## TEXTE
IV. DES PERSONNES ASSUJETTIES AU LIVRET.

(Arrêté du 9 frimaire an XII.)

ART. 1er. A compter de la publication du présent arrêté, tout ouvrier travaillant en qualité de compagnon ou garçon devra se pourvoir d'un livret.

Ne sont pas assujettis au livret, les journaliers, domestiques, contre - maîtres, employés (Cass. 29 février 1839). Ce même arrêt déclarait aussi exempts les apprentis; mais la loi du 22 mars 1841, sur le travail des enfants dans les manufactures, art. 6, a changé cet état de choses, en prescrivant pour eux un livret d'une nature spéciale (V.p. 147).

Il n'est pas douteux que les femmes doivent être, comme les hommes, tenues d'avoir un livret.

Y sont encore assujettis, par des lois particulières, les ouvriers qui travaillent dans les mines, et les gens de mer, à qui il sert de passeport.

V. DES MENTIONS A INSCRIRE DANS LE LIVret.

ART. 2. Ce livret sera en papier libre, coté et paraphé, savoir: à Paris, Lyon et Marseille, par un commissaire de police, et dans les autres villes par le maire ou l'un de ses adjoints. Le premier feuillet portera le nom de la municipalité, et contiendra le nom et le prénom de l'ouvrier, son âge, le lieu de sa naissance, son si

gnalement, la désignation de sa profession et le maître chez lequel il travaille (1).

Le patron ne doit point inscrire sur le livret de ses ouvriers dont il est mécontent des notes défavorables, sous le rapport des mœurs, de la conduite ou de la probité. Si l'un de ses ouvriers lui est suspect d'infidélité ou s'est livré à des manœuvres tendant à désorganiser ses ateliers, il est libre de le traduire devant les tribunaux, seuls juges en pareille matière. Mais rien n'empêche de délivrer des congés favorables (Circulaire du ministre de l'intérieur du 20 avril 1807).

Des dommages-intérêts sont dus à l'ouvrier sur le livret duquel une mention défavorable aurait été mise.

VI. DU VISA.

ART. 3. Indépendamment de l'exécution de la loi sur les passeports, l'ouvrier sera tenu de faire viser son dernier congé par le maire ou son adjoint, et de faire indiquer le lieu où il se propose de se rendre. Tout ouvrier qui voyagerait sans être muni d'un livret ainsi visé sera réputé vagabond, et pourra être arrêté et puni comme tel.

Le vagabondage est puni de trois à six mois d'emprisonnement (Code pénal, art. 270 et suiv.). Du reste, cet article ne peut se rapporter qu'à un voyage pour changer de domicile, et non à un voyage pour affaires.

(1) Par l'arrêté du 19 ventôse an XII, cet article est rendu applicable aux villes dans lesquelles il est établi des commissaires généraux de police.

## MATÉRIEL FOURNI
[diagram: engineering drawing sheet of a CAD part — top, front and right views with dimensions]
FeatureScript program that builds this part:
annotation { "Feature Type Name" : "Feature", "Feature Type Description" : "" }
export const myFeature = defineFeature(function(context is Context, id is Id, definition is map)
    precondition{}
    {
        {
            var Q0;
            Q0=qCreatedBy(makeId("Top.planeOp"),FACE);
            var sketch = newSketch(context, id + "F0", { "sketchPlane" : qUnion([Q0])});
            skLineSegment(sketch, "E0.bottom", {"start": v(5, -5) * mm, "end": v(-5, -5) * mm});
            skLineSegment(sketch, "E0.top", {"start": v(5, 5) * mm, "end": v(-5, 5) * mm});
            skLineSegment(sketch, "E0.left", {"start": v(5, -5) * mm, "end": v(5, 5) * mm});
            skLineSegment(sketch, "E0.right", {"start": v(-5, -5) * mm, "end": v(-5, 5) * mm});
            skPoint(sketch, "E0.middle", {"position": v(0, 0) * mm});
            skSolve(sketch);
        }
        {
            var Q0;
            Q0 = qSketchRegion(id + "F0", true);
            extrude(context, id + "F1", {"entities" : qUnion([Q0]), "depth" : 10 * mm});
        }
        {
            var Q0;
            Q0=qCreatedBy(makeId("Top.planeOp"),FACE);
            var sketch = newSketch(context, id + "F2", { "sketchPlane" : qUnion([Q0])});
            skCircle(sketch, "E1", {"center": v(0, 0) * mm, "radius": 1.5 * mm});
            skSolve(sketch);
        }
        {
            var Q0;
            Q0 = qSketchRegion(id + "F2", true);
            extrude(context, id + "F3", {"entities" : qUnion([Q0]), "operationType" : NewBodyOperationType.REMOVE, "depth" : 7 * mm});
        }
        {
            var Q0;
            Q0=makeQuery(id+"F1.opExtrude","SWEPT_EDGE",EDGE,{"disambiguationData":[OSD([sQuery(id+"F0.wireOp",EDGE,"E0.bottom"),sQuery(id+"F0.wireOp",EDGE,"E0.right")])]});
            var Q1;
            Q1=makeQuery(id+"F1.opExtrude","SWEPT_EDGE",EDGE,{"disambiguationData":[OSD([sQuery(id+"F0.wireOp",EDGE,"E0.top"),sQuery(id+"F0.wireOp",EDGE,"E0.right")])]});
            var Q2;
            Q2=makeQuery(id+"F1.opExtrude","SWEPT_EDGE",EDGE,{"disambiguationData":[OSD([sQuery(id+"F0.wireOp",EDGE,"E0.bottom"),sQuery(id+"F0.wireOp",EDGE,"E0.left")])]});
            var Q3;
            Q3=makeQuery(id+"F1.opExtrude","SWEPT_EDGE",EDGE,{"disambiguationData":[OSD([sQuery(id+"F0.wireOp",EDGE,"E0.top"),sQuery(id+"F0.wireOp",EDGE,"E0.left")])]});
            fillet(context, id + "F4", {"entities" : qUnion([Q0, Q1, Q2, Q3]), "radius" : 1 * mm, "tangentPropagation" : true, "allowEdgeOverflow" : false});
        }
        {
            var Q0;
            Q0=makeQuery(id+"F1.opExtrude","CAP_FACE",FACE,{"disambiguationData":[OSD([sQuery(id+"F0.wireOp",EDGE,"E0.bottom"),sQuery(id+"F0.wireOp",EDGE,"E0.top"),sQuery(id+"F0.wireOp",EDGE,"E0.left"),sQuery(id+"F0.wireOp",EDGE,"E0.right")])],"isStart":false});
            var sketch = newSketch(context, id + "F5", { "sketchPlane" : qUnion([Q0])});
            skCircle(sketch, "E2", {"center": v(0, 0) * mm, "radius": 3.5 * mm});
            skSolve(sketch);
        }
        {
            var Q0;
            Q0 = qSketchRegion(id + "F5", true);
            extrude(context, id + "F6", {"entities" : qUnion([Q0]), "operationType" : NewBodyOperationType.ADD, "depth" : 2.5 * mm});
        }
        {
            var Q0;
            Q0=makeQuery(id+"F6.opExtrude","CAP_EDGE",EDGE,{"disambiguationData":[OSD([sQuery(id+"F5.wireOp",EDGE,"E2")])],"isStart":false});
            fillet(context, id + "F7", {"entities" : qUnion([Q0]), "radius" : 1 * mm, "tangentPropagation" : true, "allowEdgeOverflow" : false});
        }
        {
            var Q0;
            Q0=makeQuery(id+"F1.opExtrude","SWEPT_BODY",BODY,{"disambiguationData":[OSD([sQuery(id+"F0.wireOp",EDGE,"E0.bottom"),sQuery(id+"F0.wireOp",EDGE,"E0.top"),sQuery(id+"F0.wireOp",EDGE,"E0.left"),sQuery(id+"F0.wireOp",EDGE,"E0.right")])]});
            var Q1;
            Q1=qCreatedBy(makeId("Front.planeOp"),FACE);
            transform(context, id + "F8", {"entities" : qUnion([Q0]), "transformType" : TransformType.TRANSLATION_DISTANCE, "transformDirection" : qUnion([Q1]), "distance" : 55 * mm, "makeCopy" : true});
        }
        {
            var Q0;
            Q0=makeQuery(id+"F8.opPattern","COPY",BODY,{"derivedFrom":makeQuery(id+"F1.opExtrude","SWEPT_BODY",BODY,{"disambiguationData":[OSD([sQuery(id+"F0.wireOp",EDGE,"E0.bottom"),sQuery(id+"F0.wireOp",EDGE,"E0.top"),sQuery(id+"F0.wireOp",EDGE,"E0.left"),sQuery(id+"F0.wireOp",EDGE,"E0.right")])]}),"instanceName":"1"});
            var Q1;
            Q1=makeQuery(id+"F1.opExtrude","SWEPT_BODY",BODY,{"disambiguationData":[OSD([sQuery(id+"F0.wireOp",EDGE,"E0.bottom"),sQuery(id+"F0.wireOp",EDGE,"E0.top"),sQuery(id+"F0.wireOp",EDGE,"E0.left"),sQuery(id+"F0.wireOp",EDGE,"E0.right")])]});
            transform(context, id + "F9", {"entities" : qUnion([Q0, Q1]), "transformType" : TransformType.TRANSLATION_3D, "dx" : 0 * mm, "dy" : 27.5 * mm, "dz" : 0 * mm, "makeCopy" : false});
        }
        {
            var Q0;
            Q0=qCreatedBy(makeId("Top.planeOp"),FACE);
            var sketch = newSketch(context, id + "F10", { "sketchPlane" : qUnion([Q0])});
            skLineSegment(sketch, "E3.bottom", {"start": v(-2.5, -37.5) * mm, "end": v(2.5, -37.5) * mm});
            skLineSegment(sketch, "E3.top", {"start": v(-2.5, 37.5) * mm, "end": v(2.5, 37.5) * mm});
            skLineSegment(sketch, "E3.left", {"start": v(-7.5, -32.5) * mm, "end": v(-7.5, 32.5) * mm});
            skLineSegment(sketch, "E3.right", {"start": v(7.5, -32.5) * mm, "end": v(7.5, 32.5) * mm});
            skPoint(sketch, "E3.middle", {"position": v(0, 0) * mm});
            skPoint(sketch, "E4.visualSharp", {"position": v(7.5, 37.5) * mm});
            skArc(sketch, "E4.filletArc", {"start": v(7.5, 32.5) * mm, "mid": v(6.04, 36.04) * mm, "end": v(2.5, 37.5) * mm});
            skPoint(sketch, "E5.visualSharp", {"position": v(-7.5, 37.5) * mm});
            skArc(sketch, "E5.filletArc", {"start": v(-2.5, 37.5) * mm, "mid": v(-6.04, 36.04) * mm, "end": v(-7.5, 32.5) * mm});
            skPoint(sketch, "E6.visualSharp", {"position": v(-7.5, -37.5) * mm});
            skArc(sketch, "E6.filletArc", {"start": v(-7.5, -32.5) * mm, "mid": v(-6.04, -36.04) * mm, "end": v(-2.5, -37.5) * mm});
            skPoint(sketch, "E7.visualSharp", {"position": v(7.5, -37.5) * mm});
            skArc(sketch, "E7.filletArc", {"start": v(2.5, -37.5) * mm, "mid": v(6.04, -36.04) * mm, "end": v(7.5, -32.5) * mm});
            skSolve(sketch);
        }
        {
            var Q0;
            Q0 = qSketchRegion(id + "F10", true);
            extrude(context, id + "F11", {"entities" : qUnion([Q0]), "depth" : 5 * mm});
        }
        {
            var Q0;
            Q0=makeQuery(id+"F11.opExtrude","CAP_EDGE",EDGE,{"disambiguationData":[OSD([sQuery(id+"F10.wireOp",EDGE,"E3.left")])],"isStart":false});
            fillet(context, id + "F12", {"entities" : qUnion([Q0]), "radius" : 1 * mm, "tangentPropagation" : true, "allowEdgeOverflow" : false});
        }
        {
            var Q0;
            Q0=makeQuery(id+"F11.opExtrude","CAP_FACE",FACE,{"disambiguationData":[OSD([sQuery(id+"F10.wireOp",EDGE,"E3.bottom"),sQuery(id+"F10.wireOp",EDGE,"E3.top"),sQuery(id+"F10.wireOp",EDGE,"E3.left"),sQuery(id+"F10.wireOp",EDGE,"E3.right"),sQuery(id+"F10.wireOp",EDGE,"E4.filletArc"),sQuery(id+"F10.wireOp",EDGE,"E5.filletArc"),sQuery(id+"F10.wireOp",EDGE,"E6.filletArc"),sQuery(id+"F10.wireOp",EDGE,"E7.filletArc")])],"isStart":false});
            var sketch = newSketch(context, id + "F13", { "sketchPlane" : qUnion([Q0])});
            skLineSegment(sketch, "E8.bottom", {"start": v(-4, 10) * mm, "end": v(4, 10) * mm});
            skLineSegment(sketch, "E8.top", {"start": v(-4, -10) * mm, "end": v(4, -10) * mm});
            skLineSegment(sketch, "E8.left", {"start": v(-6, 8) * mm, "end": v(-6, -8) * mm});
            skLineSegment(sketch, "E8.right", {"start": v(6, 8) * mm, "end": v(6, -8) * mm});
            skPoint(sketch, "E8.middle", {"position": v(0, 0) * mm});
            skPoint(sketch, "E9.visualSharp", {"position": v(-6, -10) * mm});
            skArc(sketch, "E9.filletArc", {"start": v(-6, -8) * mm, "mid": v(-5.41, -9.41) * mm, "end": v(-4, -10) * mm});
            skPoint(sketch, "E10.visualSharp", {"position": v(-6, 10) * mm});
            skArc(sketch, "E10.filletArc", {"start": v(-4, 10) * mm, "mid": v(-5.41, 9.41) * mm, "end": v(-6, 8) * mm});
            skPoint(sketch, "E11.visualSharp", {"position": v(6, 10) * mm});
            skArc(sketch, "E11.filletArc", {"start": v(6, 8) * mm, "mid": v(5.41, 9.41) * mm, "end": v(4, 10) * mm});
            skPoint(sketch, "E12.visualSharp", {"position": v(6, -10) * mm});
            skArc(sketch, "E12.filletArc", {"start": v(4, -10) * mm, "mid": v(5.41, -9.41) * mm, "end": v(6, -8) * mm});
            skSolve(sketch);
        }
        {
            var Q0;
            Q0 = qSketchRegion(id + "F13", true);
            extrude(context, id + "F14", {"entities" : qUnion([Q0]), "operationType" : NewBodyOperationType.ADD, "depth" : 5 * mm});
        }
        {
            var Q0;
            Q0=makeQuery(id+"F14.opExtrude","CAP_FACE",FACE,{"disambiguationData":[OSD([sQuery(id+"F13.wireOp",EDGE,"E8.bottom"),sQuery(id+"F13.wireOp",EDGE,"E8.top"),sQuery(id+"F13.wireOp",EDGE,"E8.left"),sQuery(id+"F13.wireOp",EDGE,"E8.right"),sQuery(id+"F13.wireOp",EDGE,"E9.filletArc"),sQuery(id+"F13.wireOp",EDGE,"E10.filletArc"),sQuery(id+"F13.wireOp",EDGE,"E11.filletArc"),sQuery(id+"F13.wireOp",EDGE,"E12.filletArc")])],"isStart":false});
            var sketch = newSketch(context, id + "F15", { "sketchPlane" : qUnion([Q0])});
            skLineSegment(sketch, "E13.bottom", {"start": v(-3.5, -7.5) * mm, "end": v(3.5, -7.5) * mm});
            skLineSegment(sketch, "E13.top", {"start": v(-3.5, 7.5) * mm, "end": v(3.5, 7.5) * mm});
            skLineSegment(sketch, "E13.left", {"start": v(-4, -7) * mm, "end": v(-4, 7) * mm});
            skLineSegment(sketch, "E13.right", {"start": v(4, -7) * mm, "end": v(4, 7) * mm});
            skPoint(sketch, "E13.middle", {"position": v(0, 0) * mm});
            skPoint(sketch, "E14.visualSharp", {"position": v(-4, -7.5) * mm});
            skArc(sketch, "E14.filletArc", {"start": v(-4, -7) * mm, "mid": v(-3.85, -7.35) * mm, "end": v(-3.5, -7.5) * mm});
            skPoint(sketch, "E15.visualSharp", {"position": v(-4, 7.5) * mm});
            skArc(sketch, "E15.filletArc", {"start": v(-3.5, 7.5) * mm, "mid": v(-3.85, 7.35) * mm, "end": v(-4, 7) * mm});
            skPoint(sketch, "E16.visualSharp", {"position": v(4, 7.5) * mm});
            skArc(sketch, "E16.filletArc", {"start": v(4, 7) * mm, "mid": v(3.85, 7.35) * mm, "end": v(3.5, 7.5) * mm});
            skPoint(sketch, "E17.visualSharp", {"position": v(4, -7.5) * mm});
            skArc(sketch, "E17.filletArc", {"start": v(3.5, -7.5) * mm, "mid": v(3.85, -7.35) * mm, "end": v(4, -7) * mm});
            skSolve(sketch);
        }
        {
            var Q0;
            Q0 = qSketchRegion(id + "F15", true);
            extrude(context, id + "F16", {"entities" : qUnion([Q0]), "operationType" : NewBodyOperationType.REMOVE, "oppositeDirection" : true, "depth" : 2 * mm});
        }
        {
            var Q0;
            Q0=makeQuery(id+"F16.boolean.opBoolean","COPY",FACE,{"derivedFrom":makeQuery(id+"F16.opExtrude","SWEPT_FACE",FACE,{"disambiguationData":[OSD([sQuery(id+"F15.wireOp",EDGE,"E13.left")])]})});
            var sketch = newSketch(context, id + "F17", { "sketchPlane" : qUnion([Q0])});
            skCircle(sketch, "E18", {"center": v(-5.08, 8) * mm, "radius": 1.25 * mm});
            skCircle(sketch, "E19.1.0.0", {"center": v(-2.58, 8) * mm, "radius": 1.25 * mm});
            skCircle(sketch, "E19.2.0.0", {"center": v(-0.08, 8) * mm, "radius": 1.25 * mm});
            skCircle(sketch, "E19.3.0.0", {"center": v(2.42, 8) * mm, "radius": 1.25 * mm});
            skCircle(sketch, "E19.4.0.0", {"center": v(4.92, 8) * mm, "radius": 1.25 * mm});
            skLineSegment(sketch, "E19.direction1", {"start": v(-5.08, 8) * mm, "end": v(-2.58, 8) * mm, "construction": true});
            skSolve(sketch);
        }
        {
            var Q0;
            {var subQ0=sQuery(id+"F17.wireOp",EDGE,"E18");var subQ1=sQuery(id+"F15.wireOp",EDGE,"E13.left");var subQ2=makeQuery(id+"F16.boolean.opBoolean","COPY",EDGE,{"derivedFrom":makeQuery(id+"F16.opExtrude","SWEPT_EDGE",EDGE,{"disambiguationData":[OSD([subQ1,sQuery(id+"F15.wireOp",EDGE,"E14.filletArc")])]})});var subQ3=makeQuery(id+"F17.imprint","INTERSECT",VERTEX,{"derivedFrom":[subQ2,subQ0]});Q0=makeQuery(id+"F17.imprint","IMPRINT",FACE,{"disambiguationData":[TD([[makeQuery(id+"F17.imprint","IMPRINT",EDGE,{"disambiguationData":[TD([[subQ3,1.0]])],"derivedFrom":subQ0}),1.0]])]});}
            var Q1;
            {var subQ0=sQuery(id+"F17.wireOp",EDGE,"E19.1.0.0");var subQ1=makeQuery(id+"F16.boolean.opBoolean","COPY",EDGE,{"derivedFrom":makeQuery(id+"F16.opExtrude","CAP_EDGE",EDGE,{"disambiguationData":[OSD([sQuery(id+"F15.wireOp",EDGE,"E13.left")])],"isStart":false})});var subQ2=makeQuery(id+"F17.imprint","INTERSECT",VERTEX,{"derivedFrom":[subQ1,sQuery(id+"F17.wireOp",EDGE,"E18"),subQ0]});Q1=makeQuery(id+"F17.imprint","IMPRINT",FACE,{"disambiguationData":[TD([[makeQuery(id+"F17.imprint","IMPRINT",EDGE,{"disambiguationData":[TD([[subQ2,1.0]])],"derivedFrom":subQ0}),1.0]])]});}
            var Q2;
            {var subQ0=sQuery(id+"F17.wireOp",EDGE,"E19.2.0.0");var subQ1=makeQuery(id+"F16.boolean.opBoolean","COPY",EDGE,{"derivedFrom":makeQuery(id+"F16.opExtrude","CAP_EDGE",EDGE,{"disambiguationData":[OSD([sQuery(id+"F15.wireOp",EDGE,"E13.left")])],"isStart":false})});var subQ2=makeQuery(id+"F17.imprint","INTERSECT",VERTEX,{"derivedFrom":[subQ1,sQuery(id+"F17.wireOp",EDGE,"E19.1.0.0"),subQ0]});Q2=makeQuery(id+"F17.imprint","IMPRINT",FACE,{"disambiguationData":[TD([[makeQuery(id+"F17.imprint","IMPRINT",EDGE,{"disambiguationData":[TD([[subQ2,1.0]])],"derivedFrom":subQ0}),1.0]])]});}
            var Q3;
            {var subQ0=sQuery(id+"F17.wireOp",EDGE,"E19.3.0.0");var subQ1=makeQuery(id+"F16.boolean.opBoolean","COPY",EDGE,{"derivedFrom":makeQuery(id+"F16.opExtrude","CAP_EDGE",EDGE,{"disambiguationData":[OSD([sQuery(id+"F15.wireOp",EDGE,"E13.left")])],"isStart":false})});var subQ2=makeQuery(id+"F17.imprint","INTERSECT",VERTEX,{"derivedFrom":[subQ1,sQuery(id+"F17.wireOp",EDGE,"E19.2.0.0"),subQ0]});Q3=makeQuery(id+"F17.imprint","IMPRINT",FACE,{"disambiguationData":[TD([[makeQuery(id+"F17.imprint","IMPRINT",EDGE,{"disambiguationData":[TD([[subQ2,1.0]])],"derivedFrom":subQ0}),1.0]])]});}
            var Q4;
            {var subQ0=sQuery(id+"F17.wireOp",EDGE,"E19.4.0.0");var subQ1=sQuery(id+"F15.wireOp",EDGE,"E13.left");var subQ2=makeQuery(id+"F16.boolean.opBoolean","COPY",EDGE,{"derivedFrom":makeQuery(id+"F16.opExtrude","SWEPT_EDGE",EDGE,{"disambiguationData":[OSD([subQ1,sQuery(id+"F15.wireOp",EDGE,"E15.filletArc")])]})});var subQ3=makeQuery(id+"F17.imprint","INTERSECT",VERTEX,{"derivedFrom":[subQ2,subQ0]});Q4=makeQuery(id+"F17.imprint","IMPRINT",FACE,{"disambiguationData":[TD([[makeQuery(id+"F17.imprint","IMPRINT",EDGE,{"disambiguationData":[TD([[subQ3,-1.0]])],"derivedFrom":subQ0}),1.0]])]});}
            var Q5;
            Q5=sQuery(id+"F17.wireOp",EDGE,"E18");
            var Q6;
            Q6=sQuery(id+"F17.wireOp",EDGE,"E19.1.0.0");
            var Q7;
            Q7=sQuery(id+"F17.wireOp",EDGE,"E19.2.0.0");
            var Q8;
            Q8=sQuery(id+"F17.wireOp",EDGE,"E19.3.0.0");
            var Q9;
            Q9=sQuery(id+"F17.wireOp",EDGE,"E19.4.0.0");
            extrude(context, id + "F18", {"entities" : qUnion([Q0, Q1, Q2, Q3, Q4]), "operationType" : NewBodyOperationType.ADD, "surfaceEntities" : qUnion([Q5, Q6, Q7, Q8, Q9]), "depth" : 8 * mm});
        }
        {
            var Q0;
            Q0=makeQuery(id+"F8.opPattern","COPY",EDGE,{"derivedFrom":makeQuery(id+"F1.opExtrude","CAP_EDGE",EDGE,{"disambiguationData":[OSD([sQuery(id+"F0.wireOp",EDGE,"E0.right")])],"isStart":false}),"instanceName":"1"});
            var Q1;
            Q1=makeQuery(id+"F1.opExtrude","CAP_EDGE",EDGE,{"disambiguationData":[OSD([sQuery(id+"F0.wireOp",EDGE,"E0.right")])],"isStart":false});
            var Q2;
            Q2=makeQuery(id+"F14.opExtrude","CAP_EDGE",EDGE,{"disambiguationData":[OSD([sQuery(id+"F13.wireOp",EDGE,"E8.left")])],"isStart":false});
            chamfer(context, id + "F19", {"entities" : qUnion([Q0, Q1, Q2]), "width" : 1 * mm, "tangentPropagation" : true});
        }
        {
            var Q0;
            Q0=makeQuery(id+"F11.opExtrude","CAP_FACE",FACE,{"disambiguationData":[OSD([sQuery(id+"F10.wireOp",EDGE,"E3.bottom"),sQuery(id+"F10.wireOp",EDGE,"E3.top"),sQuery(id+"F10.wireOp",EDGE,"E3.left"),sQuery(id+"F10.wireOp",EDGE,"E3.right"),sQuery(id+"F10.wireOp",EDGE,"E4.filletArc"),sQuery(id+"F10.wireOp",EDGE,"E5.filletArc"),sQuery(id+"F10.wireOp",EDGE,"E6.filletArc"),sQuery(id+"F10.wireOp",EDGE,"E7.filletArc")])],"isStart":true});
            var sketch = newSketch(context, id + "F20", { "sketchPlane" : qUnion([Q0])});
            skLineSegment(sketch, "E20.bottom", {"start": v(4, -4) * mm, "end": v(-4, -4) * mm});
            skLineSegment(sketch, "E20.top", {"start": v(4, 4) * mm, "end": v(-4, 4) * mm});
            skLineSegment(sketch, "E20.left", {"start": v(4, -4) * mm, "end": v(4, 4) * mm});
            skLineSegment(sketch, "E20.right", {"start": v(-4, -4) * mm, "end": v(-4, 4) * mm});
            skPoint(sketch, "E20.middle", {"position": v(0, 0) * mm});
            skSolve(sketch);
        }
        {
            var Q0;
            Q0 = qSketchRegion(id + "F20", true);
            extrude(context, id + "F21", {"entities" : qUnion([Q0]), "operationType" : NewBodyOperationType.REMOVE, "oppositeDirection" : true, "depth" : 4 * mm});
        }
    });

## CONSIGNE 1
D'après le texte sur le livret des ouvriers, de quelle peine le vagabondage est-il puni ?
## CONSIGNE 2
Poursuivez le texte sur le livret des ouvriers à partir de l'endroit où il s'interrompt.
Les items qui précèdent forment un matériel distinct du texte.

## PRODUCTION ATTENDUE 1
D'un emprisonnement de trois à six mois.

## PRODUCTION ATTENDUE 2
VII. DE L'INSCRIPTION DES CONGÉS D'ACQUIT.

ART. 4. Tout manufacturier, entrepreneur et généralement toutes personnes employant des ouvriers, seront tenus, quand ces ouvriers'sortiront de chez eux, d'inscrire sur leurs livrets un congé portant acquit de leurs engagements, s'ils les ont remplis. Les congés sont inscrits sans lacune à la suite les uns des autres; ils énoncent le jour de la sortie de l'ouvrier.

Quoique l'article dise que le congé portera acquit des engagements, le fabricant qui renvoie ou ne peut plus occuper un ouvrier débiteur d'avances, a le droit d'énoncer sur le livret le montant et la cause de la dette, pour que le second patron et les subséquents puissent opérer la retenue prescrite.

Des avances faites en commun à un père et à ses enfants majeurs, travaillant dans le même atelier, n'entraînent pas la solidarité; elles se divisent en parts égales, conformément au principe que les avances sur salaires sont faites au travail que l'ouvrier s'est engagé d'exécuter, et non à l'ouvrier même.

VIII. DE L'INSCRIPTION DU JOUR DE L'ENTRÉE CHEZ LE PATRON.

ART. 5. L'ouvrier sera tenu de faire inscrire le jour de son entrée sur son livret, par le maître chez lequel il se propose de travailler, ou, à son défaut, par les fonctionnaires désignés en l'art. 2 et sans frais, et de déposer le livret entre les mains de son maître, s'il l'exige.

Le fabricant qui a reçu le livret d'un ouvrier

est tenu de l'occuper ou de lui payer une indemnité qui sera d'un jour, de huit jours ou d'un mois, d'après la profession et les usages.

IX. DU REFus de remise du livret.

ART. 6. Si la personne qui a occupé l'ouvrier refuse, sans motif légitime, de remettre le livret ou de délivrer le congé, il sera procédé contre elle de la manière et suivant le mode établi par le titre V de la loi du 22 germinal. En cas de condamnation, les dommages-intérêts adjugés à l'ouvrier seront payés sur-le-champ.

Dans le cas de chômage, de refus de travail ou de non-paiement du salaire, l'ouvrier a le droit de se faire remettre son livret revêtu du congé d'acquit, sauf au patron, s'il lui est dû, de faire mention de la dette sur le livret, et d'en poursuivre le paiement contre le patron chez lequel entre l'ouvrier. En cas de refus de remise, l'ouvrier peut exiger le paiement de son salaire ordinaire, comme s'il avait travaillé.

Lorsque le patron est condamné à remettre à l'ouvrier son livret, le Conseil peut ordonner qu'en cas de refus, le jugement tiendra lieu de livret; si la levée du jugement n'est pas nécessaire pour faire exécuter d'autres condamnations, le Conseil peut donner au secrétaire l'autorisation de délivrer à l'ouvrier un certificat qui tiendra lieu d'un livret provisoire.

Le juge peut même condamner le patron à une indemnité en cas de refus, et cette indemnité peut être d'autant plus forte que l'ouvrier tient davanfage à son livret, soit par les certificats d'acquit, soit par les bons témoignages qui y sont mentionnés.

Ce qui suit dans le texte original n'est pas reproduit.